We don't want to exclude any group that's an active participant in the community, so we are accommodate this for legacy GTUG chapters. However, new chapters coming online now and in the future will be asked to adopt the new GDG naming and logo conventions. What's actually changing?
Not much really. The program isn't changing in any fundamental way. The support from Google isn't changing. We're simply moving the directory and most supporting documentation to developers.google.com. This should give your chapters and events much more exposure.
Do we have input on what the new home on developers.google.com will look like?
Yes! There's no hard roadmap yet, beyond the initial launch of GDG support that will provide parity with what we have today on gtugs.org. We will use the gdgroups project issue tracker to track the feature requests from the community.
I'm concerned that moving to developers.google.com will make it look like Google is running the groups, and make it tougher to get sponsorships from outside sponsors.
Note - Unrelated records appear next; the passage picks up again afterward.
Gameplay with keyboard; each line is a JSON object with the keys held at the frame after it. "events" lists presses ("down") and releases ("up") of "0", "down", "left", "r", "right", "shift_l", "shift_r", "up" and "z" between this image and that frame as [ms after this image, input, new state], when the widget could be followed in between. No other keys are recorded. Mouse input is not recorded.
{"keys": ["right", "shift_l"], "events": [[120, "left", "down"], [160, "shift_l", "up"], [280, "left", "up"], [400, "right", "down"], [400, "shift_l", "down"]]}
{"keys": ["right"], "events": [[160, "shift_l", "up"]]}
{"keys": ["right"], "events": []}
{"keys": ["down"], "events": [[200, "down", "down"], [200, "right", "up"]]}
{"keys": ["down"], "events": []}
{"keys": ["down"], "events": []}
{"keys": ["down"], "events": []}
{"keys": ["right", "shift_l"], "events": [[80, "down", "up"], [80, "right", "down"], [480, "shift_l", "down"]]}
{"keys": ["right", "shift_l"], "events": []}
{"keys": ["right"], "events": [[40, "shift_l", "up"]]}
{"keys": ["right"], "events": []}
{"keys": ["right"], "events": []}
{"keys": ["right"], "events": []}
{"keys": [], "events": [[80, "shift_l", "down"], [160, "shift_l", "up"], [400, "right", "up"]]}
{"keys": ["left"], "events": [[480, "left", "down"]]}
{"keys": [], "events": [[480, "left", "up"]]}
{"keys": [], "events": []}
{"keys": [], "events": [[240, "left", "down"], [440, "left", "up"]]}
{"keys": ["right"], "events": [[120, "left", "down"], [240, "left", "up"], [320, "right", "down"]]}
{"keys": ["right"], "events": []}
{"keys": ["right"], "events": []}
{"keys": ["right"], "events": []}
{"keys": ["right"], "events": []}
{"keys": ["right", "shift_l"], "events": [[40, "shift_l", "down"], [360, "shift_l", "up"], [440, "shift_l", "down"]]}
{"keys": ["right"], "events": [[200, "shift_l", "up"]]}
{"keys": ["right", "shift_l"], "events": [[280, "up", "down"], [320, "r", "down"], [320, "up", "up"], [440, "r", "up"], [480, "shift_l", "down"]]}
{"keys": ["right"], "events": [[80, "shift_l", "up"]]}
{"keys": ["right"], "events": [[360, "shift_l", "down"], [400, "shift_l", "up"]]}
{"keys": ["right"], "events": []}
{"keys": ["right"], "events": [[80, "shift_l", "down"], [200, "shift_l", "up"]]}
The philosophy and messaging will remain the same around GDGs being independently run, and not run by Google employees. "Google" has always been in the name of the group, so hopefully not too much is changing. Other groups such as Adobe User Groups live on official company domains and remain independent.
What happens to gtugs.org?
gtugs.org will be maintained as long as we still have operating GTUG chapters. To support existing GTUGs that opt-in to the new GDG logo/name, we will add aliasing support for the gdgroups.org domain. GTUGs that make the switch will be able to keep their site pages and their user accounts and start using the gdgroups.org alias for their sites and user accounts.
Will the legacy of GTUGs be preserved?
Yes. All historical events data and chapter creation data that we collected on gtugs.org will be preserved.